## Task statement
The line count for "system" is all that is needed: say how many lines in the listing below contain it.

## Extracted entries
____

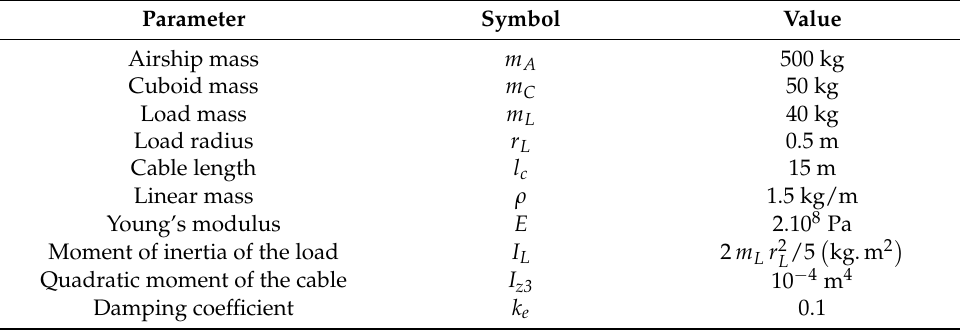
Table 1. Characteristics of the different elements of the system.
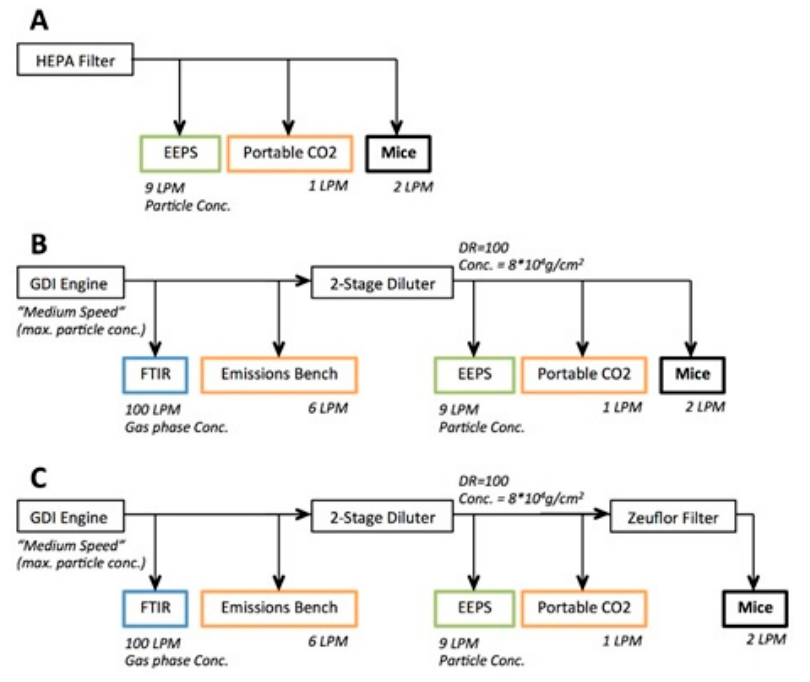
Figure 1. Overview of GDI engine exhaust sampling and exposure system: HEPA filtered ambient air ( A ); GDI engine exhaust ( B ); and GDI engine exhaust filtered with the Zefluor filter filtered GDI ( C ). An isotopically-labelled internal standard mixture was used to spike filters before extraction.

____

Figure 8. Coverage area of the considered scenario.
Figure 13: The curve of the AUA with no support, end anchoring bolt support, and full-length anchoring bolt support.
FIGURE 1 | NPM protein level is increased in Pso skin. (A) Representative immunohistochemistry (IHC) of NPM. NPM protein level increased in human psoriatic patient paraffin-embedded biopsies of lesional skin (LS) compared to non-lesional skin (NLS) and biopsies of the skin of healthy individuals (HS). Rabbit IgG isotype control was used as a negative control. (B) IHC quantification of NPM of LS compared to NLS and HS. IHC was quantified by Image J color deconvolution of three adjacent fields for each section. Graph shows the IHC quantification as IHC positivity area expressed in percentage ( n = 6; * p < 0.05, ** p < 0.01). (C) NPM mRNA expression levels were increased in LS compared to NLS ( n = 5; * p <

____

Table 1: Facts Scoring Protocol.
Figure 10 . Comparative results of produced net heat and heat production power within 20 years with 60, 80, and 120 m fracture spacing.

____

## Written solution
2